Saved entries:
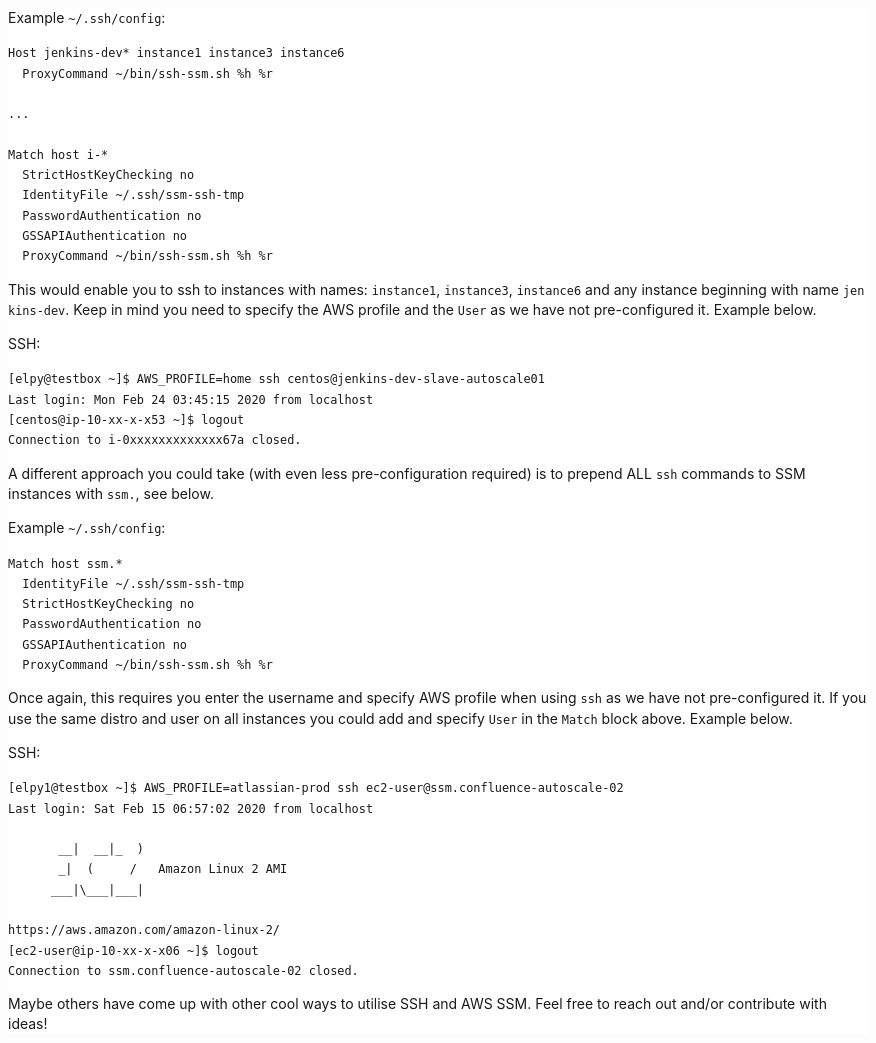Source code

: Example `~/.ssh/config`:
```
Host jenkins-dev* instance1 instance3 instance6
  ProxyCommand ~/bin/ssh-ssm.sh %h %r

...

Match host i-*
  StrictHostKeyChecking no
  IdentityFile ~/.ssh/ssm-ssh-tmp
  PasswordAuthentication no
  GSSAPIAuthentication no
  ProxyCommand ~/bin/ssh-ssm.sh %h %r
```

This would enable you to ssh to instances with names: `instance1`, `instance3`, `instance6` and any instance beginning with name `jenkins-dev`. Keep in mind you need to specify the AWS profile and the `User` as we have not pre-configured it. Example below.

SSH:
```
[elpy@testbox ~]$ AWS_PROFILE=home ssh centos@jenkins-dev-slave-autoscale01
Last login: Mon Feb 24 03:45:15 2020 from localhost
[centos@ip-10-xx-x-x53 ~]$ logout
Connection to i-0xxxxxxxxxxxxx67a closed.
```

A different approach you could take (with even less pre-configuration required) is to prepend ALL `ssh` commands to SSM instances with `ssm.`, see below.

Example `~/.ssh/config`:
```
Match host ssm.*
  IdentityFile ~/.ssh/ssm-ssh-tmp
  StrictHostKeyChecking no
  PasswordAuthentication no
  GSSAPIAuthentication no
  ProxyCommand ~/bin/ssh-ssm.sh %h %r
```
Once again, this requires you enter the username and specify AWS profile when using `ssh` as we have not pre-configured it. If you use the same distro and user on all instances you could add and specify `User` in the `Match` block above. Example below.

SSH:
```
[elpy1@testbox ~]$ AWS_PROFILE=atlassian-prod ssh ec2-user@ssm.confluence-autoscale-02
Last login: Sat Feb 15 06:57:02 2020 from localhost

       __|  __|_  )
       _|  (     /   Amazon Linux 2 AMI
      ___|\___|___|

https://aws.amazon.com/amazon-linux-2/
[ec2-user@ip-10-xx-x-x06 ~]$ logout
Connection to ssm.confluence-autoscale-02 closed.

```

Maybe others have come up with other cool ways to utilise SSH and AWS SSM. Feel free to reach out and/or contribute with ideas!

> WORK REQUIRED
Your answer must be an exact repeat of all the records, minus the pictures.

> TASK OUTPUT
Source code

: Example `~/.ssh/config`:
```
Host jenkins-dev* instance1 instance3 instance6
  ProxyCommand ~/bin/ssh-ssm.sh %h %r

...

Match host i-*
  StrictHostKeyChecking no
  IdentityFile ~/.ssh/ssm-ssh-tmp
  PasswordAuthentication no
  GSSAPIAuthentication no
  ProxyCommand ~/bin/ssh-ssm.sh %h %r
```

This would enable you to ssh to instances with names: `instance1`, `instance3`, `instance6` and any instance beginning with name `jenkins-dev`. Keep in mind you need to specify the AWS profile and the `User` as we have not pre-configured it. Example below.

SSH:
```
[elpy@testbox ~]$ AWS_PROFILE=home ssh centos@jenkins-dev-slave-autoscale01
Last login: Mon Feb 24 03:45:15 2020 from localhost
[centos@ip-10-xx-x-x53 ~]$ logout
Connection to i-0xxxxxxxxxxxxx67a closed.
```

A different approach you could take (with even less pre-configuration required) is to prepend ALL `ssh` commands to SSM instances with `ssm.`, see below.

Example `~/.ssh/config`:
```
Match host ssm.*
  IdentityFile ~/.ssh/ssm-ssh-tmp
  StrictHostKeyChecking no
  PasswordAuthentication no
  GSSAPIAuthentication no
  ProxyCommand ~/bin/ssh-ssm.sh %h %r
```
Once again, this requires you enter the username and specify AWS profile when using `ssh` as we have not pre-configured it. If you use the same distro and user on all instances you could add and specify `User` in the `Match` block above. Example below.

SSH:
```
[elpy1@testbox ~]$ AWS_PROFILE=atlassian-prod ssh ec2-user@ssm.confluence-autoscale-02
Last login: Sat Feb 15 06:57:02 2020 from localhost

       __|  __|_  )
       _|  (     /   Amazon Linux 2 AMI
      ___|\___|___|

https://aws.amazon.com/amazon-linux-2/
[ec2-user@ip-10-xx-x-x06 ~]$ logout
Connection to ssm.confluence-autoscale-02 closed.

```

Maybe others have come up with other cool ways to utilise SSH and AWS SSM. Feel free to reach out and/or contribute with ideas!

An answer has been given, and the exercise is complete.